Mama Durso November 22, 2011 at 8:00 pm

Yes. I related completely. Every word in this post totally rings true with me, except for the being in control when you’re not in control. Me? I’ve been known to yank my son’s leg a little too hard when he’s been wiggling around trying to keep me from wiping his butt. I’ve been known to withhold things he wants just to be vindictive. I try so hard to be a nonviolent, non-aggressive parent and I fail at least once every day. But, like you say, I’ll do better next time. After a good cry. And some wine.
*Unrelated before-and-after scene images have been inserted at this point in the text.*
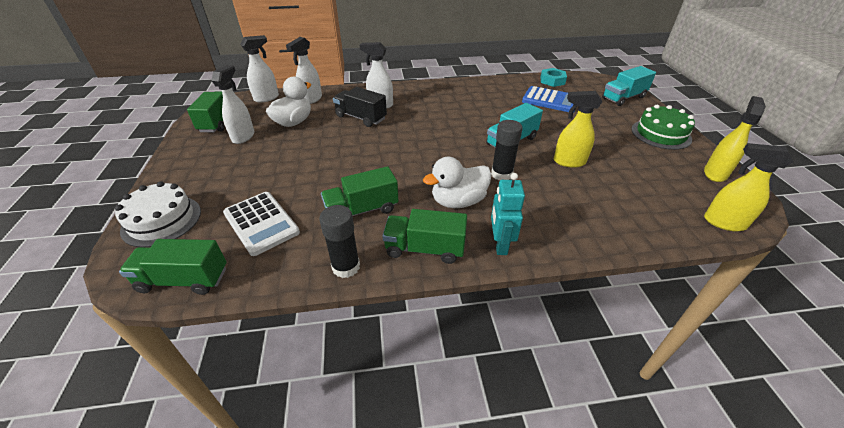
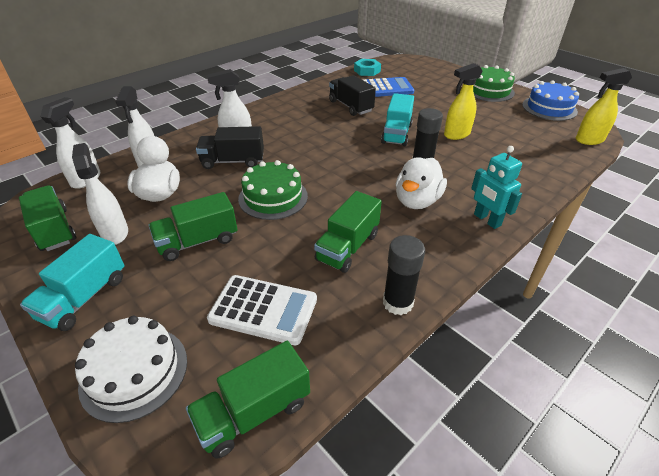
camera: 35 degrees left, 0 degrees up
(356, 153) = (273, 197): none -> green cake
(425, 249) = (440, 252): green truck -> green truck (198, 241)
(499, 106) = (350, 106): none -> black truck
(623, 98) = (434, 70): turquoise truck -> turquoise truck (84, 297)
(715, 173) = (549, 108): yellow spray bottle -> blue cake

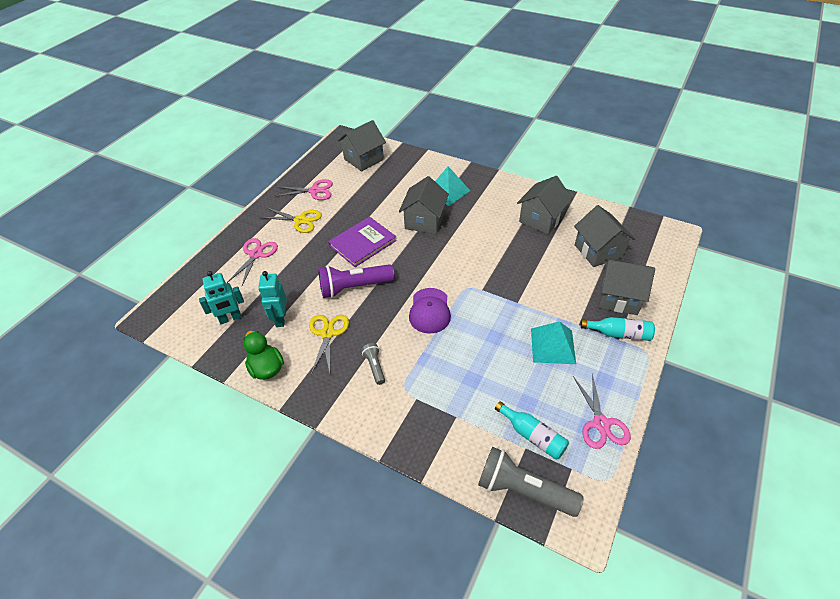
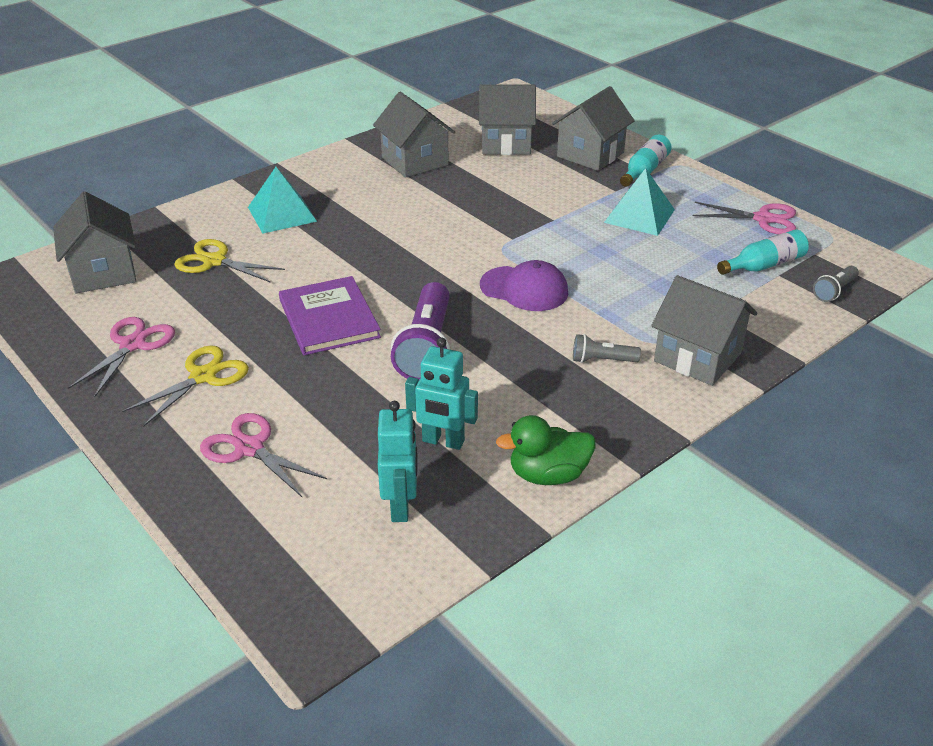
camera: 70 degrees left, 10 degrees down
(328, 333) = (509, 393): yellow scissors -> yellow scissors (214, 261)
(424, 221) = (331, 250): grey house -> grey house (697, 357)
(523, 490) = (834, 291): grey flashlight -> grey flashlight, size x0.50

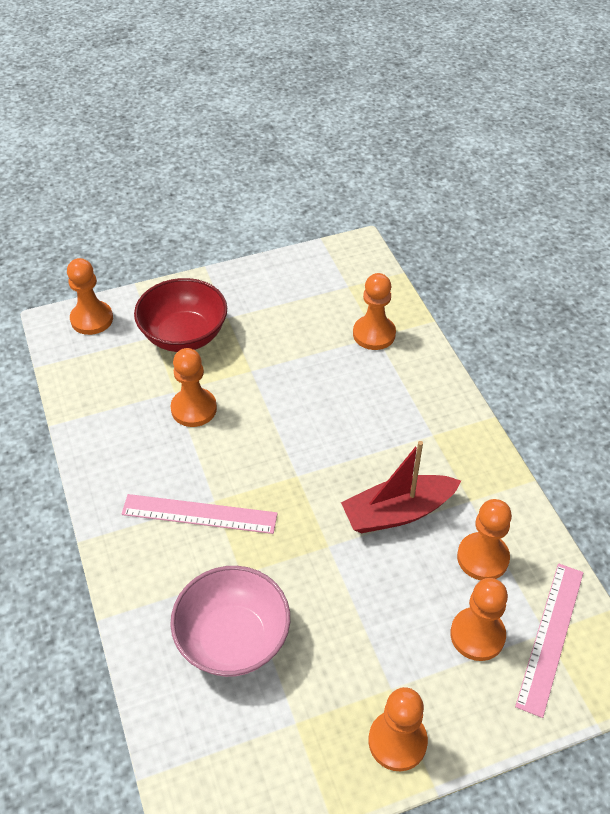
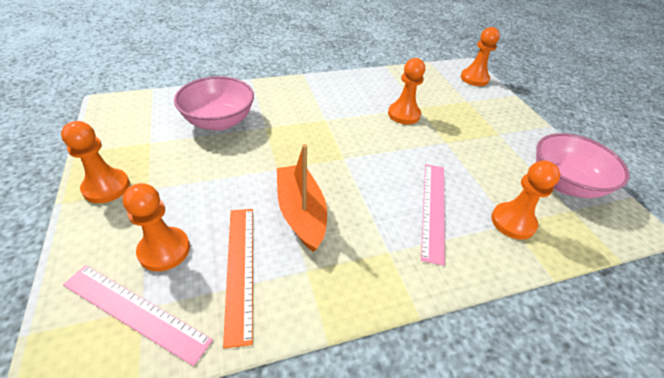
camera: 90 degrees right, 5 degrees down
(184, 335) = (472, 113): red bowl -> none
(199, 514) = (315, 113): pink ruler -> pink ruler (433, 209)
(310, 282) = (564, 183): none -> pink bowl
(398, 512) = (301, 213): red boat -> orange boat
(482, 558) = (240, 269): orange pawn -> orange ruler

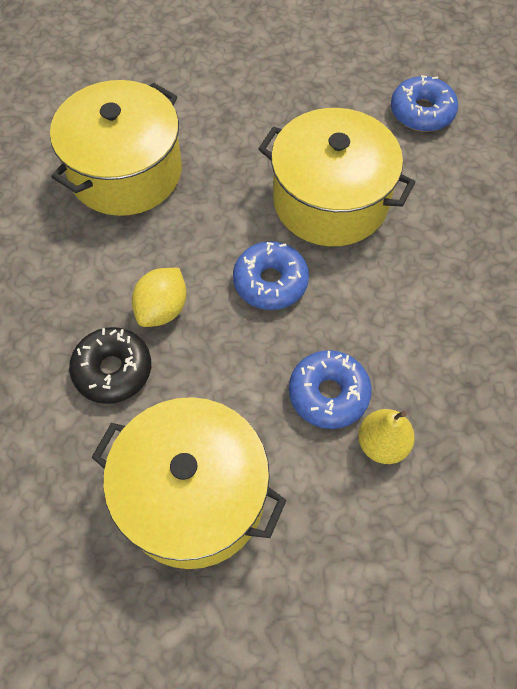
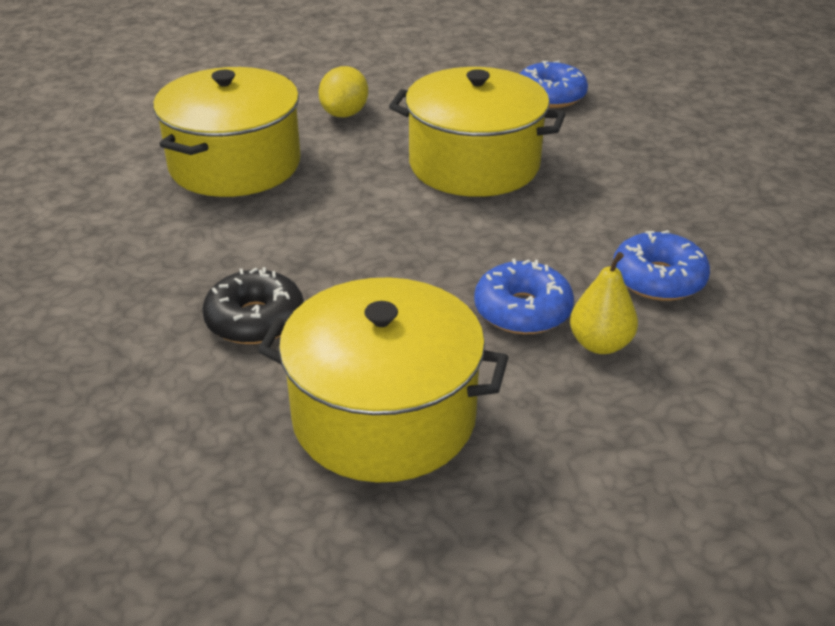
camera: 10 degrees left, 25 degrees down
(162, 309) = (304, 264): yellow lemon -> yellow lemon (344, 114)
(270, 282) = (426, 230): blue donut -> blue donut (658, 279)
Stephany November 23, 2011 at 6:18 am

I am not a mom, but I have been a preschool teacher, and can completely relate to this post. Two is SUCH a tough age (I had a class with twenty of them. Shudder.) and there are just times when you get so worked up, you have to step aside and give YOURSELF a time-out to cool down. (This is when having a co-teacher/partner comes in handy!) Sometimes, it’s just hard to forget that they’re two and behaving like a two-year-old. Hugs. Hope today is better. <3

Nilsa @ SoMi Speaks November 23, 2011 at 7:36 am

Parenting is a far cry from a perfect ritual. It’s always going to be a work in progress. Because, the minute you think you’ve got it, something changes and you’ve got to figure it out all over again. You’re human. Don’t begrudge how you reacted. Be thankful that you were able to step away, compose yourself and snuggle with Jackson before he went to bed. He knows you love him. He’s a very lucky boy.

kate November 23, 2011 at 2:37 pm

Sometimes when I sing Amazing Grace to Beckett (and Camden) at night after a VERY rough day, week, night, etc.. – I wonder if I’m singing it more for me or for her…. 🙂 Take care – you ARE doing a good job!